GIVEN TASK
Decide whether each statement agrees with the text on singular spectrum analysis below, answering yes or no and quoting the deciding words: 1. The autoregressive method is well suited for forecasting a non-linear time series. 2. The Python code that implements SSA refers to MATLAB code. 3. The code sets the figure size to (18,9).

QUOTED TEXT
________________________

Singular Spectrum Analysis (SSA) is nowadays a popular analysis method for financial time series. 

SSA is similar to Prony's method (the analogy would describe them as cousins) which can decompose a time series with non-periodic signalling cycles and a trend (Not a waving signal). 

Autoregressive method has a limitation of distinguishing the physical terms and the noise terms of the volatility, and it is not well suited for the future forecast for a non-linear time series.

In contrast,  SSA and Prony method can decompose such time series with a multi-dimensional decomposition process to offer more detailed estimates than the other conventional methods.

The part implementing SSA in the following Python codes refers to MATLAB codes displayed in https://uk.mathworks.com/matlabcentral/fileexchange/58967-singular-spectrum-analysis-beginners-guide.

This is an attempt to implement SSA for Frankfurter App with Python.

The following Python codes will be transferable to analysing the other financial data.

# Execute this cell to have access to the API of Frankfurter App

import requests

import json

# importing necessary tools

import matplotlib.pyplot as plt

import matplotlib.gridspec as gridspec

import networkx as nx

import numpy as np

import pandas as pd

import random

import statistics

import scipy.linalg

from numpy import linalg as LA

from scipy import stats

import statsmodels.formula.api as sm

import math

from scipy.linalg import hankel

# For plotting with multiple axis with different scales

# https://stackoverflow.com/questions/9103166/multiple-axis-in-matplotlib-with-different-scales

from mpl_toolkits.axes_grid1 import host_subplot

import mpl_toolkits.axisartist as AA

# Showing the plots bigger

plt.rcParams["figure.figsize"] = (18,9)

# Connecting to the API https://www.frankfurter.app/docs/ to get the EUR/USD rates

url = "http://api.frankfurter.app/1999-01-01.."

# Write your code here

resp = requests.get(url,{'to':'USD'})

#print(resp.url)

#print(resp.status_code)

#print("Type:", type(resp.content))

#print(resp.content)

print("Type:", type(resp))

# Preparing for the right encoding

import ast

byte_str = resp.content

dict_str = byte_str.decode("UTF-8")

________________________

(Dataset records)
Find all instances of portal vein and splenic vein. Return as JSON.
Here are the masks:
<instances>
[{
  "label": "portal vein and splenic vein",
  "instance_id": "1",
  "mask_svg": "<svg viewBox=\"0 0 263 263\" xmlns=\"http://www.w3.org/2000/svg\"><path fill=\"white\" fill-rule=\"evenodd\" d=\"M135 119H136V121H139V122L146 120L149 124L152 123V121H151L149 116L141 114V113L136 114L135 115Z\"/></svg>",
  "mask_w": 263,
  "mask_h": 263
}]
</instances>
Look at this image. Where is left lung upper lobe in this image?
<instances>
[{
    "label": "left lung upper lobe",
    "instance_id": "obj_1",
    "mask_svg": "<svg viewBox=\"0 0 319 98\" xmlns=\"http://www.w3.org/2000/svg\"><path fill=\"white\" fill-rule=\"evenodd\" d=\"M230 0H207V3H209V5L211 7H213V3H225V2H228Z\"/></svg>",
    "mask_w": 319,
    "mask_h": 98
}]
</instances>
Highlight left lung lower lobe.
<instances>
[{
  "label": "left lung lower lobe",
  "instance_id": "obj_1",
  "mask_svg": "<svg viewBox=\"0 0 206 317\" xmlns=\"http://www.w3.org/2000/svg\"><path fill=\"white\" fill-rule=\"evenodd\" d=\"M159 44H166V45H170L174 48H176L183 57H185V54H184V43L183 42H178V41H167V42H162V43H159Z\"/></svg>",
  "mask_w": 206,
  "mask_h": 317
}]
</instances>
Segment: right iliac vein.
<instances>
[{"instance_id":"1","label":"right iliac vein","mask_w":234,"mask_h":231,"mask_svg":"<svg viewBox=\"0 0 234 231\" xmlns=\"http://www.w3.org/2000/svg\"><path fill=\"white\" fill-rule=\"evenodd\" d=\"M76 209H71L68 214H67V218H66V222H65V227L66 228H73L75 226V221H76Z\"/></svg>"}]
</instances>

________________________

CORRECT RESULT
1. No: "it is not well suited for the future forecast for a non-linear time series"
2. Yes: "The part implementing SSA in the following Python codes refers to MATLAB codes"
3. Yes: "plt.rcParams["figure.figsize"] = (18,9)"